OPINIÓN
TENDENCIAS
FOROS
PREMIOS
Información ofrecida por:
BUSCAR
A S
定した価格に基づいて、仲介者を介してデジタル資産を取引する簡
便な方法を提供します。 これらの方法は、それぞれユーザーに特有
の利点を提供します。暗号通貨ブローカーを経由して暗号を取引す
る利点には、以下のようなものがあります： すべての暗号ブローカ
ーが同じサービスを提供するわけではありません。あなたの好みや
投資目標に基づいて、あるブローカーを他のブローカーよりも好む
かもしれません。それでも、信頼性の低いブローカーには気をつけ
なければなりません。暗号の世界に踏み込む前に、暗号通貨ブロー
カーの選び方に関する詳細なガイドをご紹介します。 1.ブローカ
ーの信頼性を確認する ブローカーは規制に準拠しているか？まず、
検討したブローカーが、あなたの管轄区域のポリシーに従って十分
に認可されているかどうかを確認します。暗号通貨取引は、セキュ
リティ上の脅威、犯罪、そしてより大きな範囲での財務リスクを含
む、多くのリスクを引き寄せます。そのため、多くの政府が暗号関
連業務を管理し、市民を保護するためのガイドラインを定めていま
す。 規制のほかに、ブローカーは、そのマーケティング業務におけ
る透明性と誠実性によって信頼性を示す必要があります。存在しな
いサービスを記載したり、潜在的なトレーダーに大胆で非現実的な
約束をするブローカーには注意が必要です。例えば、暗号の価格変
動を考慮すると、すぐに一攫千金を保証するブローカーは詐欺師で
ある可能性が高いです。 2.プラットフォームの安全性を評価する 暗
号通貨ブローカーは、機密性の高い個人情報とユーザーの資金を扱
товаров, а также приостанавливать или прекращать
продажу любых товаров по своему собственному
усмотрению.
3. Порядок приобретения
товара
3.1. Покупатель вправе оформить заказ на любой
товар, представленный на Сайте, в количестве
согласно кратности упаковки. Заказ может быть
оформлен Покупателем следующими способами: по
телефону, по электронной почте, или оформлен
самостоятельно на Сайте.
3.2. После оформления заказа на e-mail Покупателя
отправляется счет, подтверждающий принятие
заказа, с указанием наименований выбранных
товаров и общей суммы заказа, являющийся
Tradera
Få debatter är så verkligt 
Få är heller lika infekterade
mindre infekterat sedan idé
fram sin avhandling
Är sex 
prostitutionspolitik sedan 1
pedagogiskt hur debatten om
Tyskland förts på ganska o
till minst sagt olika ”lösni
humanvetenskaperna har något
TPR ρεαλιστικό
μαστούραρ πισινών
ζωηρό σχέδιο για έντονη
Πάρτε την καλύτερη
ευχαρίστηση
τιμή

▸ **Work instructions**: Scan the entries and show every line in which the word "товаров" is found.

▸ **Your response**:
товаров, а также приостанавливать или прекращать
продажу любых товаров по своему собственному
товаров и общей суммы заказа, являющийся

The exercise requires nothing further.